ABOUT THIS TASK
Exact reproduction required: the lines below from the line with "By 2030, the" to the line with "Increase in embedded", both ends included, and no others.

SUPPLIED DATA
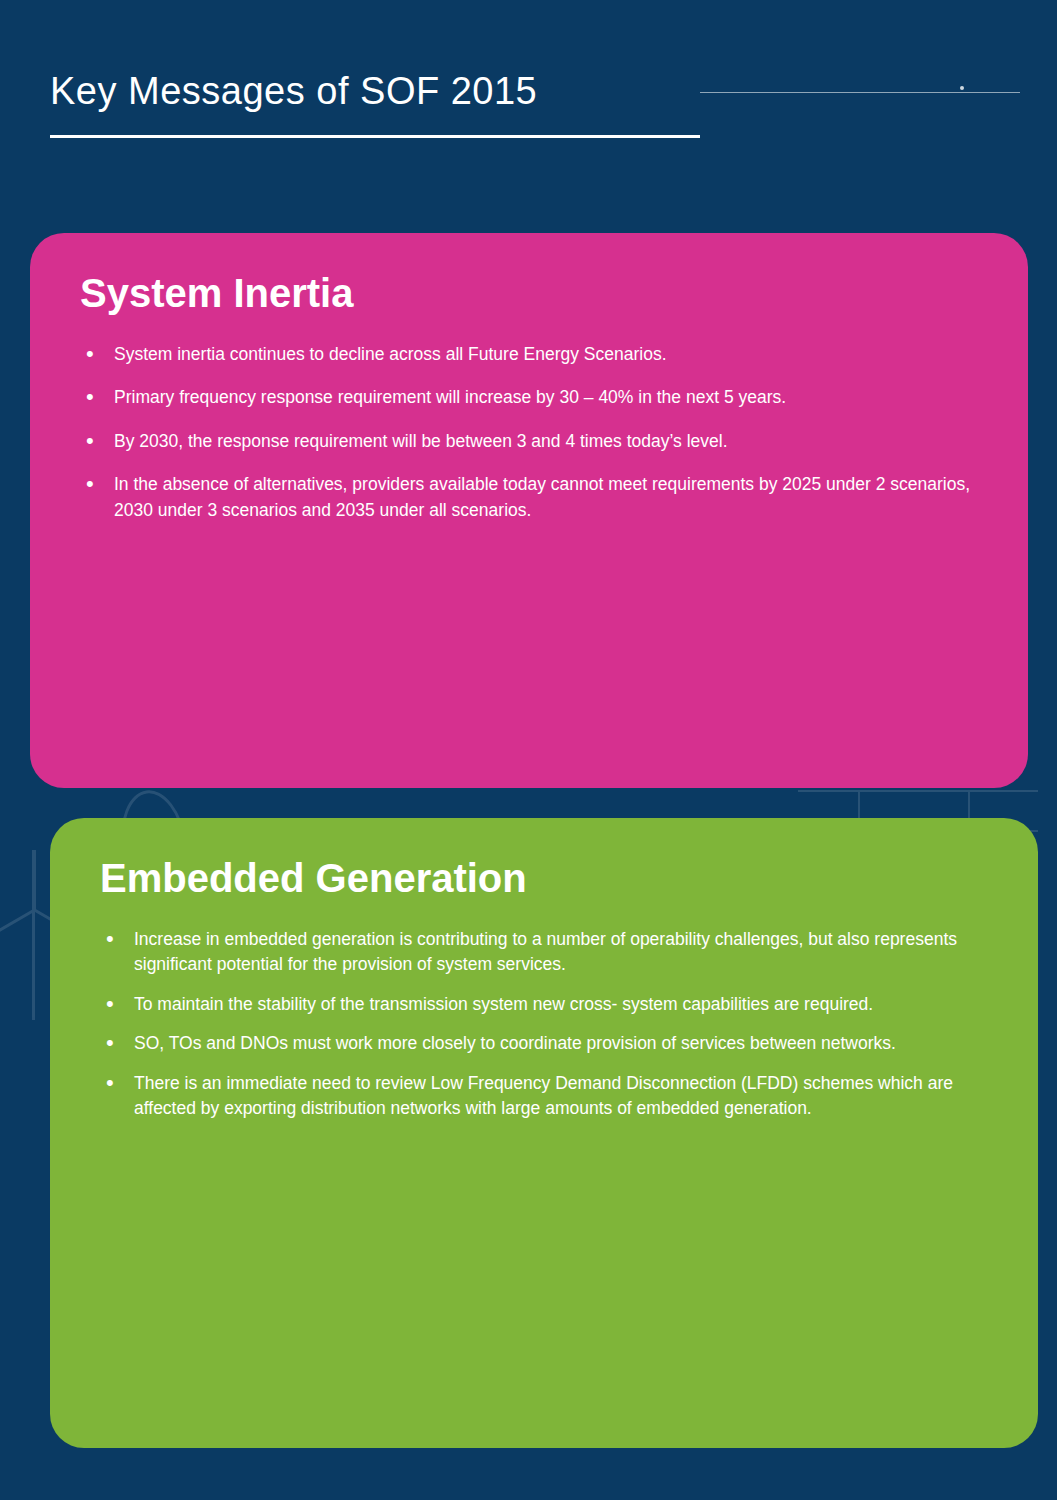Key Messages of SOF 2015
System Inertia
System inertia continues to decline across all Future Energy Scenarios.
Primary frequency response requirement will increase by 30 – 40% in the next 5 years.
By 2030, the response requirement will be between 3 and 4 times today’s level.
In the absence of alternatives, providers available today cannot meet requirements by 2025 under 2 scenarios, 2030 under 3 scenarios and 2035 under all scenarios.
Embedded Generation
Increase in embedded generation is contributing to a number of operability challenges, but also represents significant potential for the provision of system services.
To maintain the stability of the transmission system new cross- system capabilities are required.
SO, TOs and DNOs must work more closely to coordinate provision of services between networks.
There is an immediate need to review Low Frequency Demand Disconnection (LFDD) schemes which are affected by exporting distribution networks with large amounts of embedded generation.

OUTPUT OF THE TASK
By 2030, the response requirement will be between 3 and 4 times today’s level.
In the absence of alternatives, providers available today cannot meet requirements by 2025 under 2 scenarios, 2030 under 3 scenarios and 2035 under all scenarios.
Embedded Generation
Increase in embedded generation is contributing to a number of operability challenges, but also represents significant potential for the provision of system services.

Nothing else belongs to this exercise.